----- DATA UNDER STUDY -----

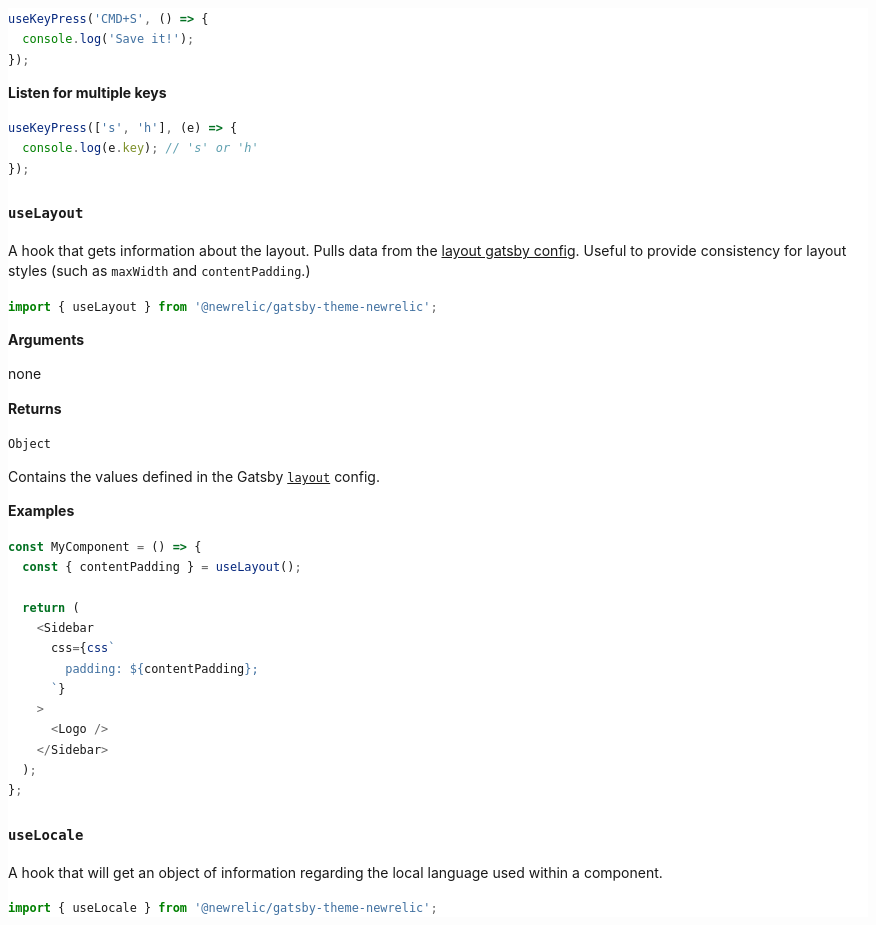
 ```js
useKeyPress('CMD+S', () => {
  console.log('Save it!');
});
```

**Listen for multiple keys**

```js
useKeyPress(['s', 'h'], (e) => {
  console.log(e.key); // 's' or 'h'
});
```

### `useLayout`

A hook that gets information about the layout. Pulls data from the [layout
gatsby config](#layout). Useful to provide consistency for layout styles (such
as `maxWidth` and `contentPadding`.)

```js
import { useLayout } from '@newrelic/gatsby-theme-newrelic';
```

**Arguments**

none

**Returns**

`Object`

Contains the values defined in the Gatsby [`layout`](#layout) config.

**Examples**

```js
const MyComponent = () => {
  const { contentPadding } = useLayout();

  return (
    <Sidebar
      css={css`
        padding: ${contentPadding};
      `}
    >
      <Logo />
    </Sidebar>
  );
};
```

### `useLocale`

A hook that will get an object of information regarding the local language used within a component.

```js
import { useLocale } from '@newrelic/gatsby-theme-newrelic';
```


[NOTE]: # (Tell us some information!)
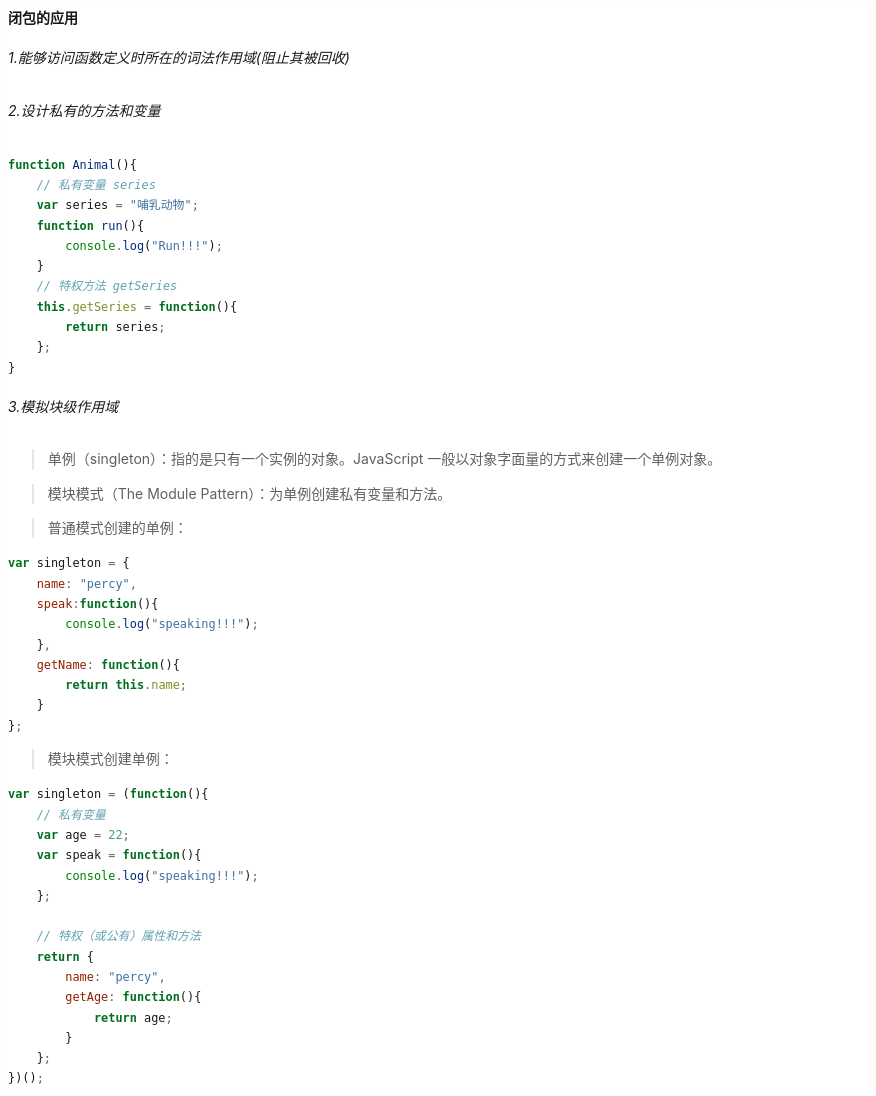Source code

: 

#### 闭包的应用
###### 1.能够访问函数定义时所在的词法作用域(阻止其被回收)

###### 2.设计私有的方法和变量
```js
function Animal(){
    // 私有变量 series
    var series = "哺乳动物";
    function run(){
        console.log("Run!!!");
    }
    // 特权方法 getSeries
    this.getSeries = function(){
        return series;
    };
}
```

###### 3.模拟块级作用域
> 单例（singleton）：指的是只有一个实例的对象。JavaScript 一般以对象字面量的方式来创建一个单例对象。

> 模块模式（The Module Pattern）：为单例创建私有变量和方法。

> 普通模式创建的单例：
```js
var singleton = {
    name: "percy",
    speak:function(){
        console.log("speaking!!!");
    },
    getName: function(){
        return this.name;
    }
};
```

> 模块模式创建单例：
```js
var singleton = (function(){
    // 私有变量
    var age = 22;
    var speak = function(){
        console.log("speaking!!!");
    };
  
    // 特权（或公有）属性和方法
    return {
        name: "percy",
        getAge: function(){
            return age;
        }
    };
})();
```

-----

▶ TASK ITEM
Exactly as written, give the entries above again, with no images.

▶ EXPECTED OUTPUT
 ```js
useKeyPress('CMD+S', () => {
  console.log('Save it!');
});
```

**Listen for multiple keys**

```js
useKeyPress(['s', 'h'], (e) => {
  console.log(e.key); // 's' or 'h'
});
```

### `useLayout`

A hook that gets information about the layout. Pulls data from the [layout
gatsby config](#layout). Useful to provide consistency for layout styles (such
as `maxWidth` and `contentPadding`.)

```js
import { useLayout } from '@newrelic/gatsby-theme-newrelic';
```

**Arguments**

none

**Returns**

`Object`

Contains the values defined in the Gatsby [`layout`](#layout) config.

**Examples**

```js
const MyComponent = () => {
  const { contentPadding } = useLayout();

  return (
    <Sidebar
      css={css`
        padding: ${contentPadding};
      `}
    >
      <Logo />
    </Sidebar>
  );
};
```

### `useLocale`

A hook that will get an object of information regarding the local language used within a component.

```js
import { useLocale } from '@newrelic/gatsby-theme-newrelic';
```


[NOTE]: # (Tell us some information!)
Source code

: 

#### 闭包的应用
###### 1.能够访问函数定义时所在的词法作用域(阻止其被回收)

###### 2.设计私有的方法和变量
```js
function Animal(){
    // 私有变量 series
    var series = "哺乳动物";
    function run(){
        console.log("Run!!!");
    }
    // 特权方法 getSeries
    this.getSeries = function(){
        return series;
    };
}
```

###### 3.模拟块级作用域
> 单例（singleton）：指的是只有一个实例的对象。JavaScript 一般以对象字面量的方式来创建一个单例对象。

> 模块模式（The Module Pattern）：为单例创建私有变量和方法。

> 普通模式创建的单例：
```js
var singleton = {
    name: "percy",
    speak:function(){
        console.log("speaking!!!");
    },
    getName: function(){
        return this.name;
    }
};
```

> 模块模式创建单例：
```js
var singleton = (function(){
    // 私有变量
    var age = 22;
    var speak = function(){
        console.log("speaking!!!");
    };
  
    // 特权（或公有）属性和方法
    return {
        name: "percy",
        getAge: function(){
            return age;
        }
    };
})();
```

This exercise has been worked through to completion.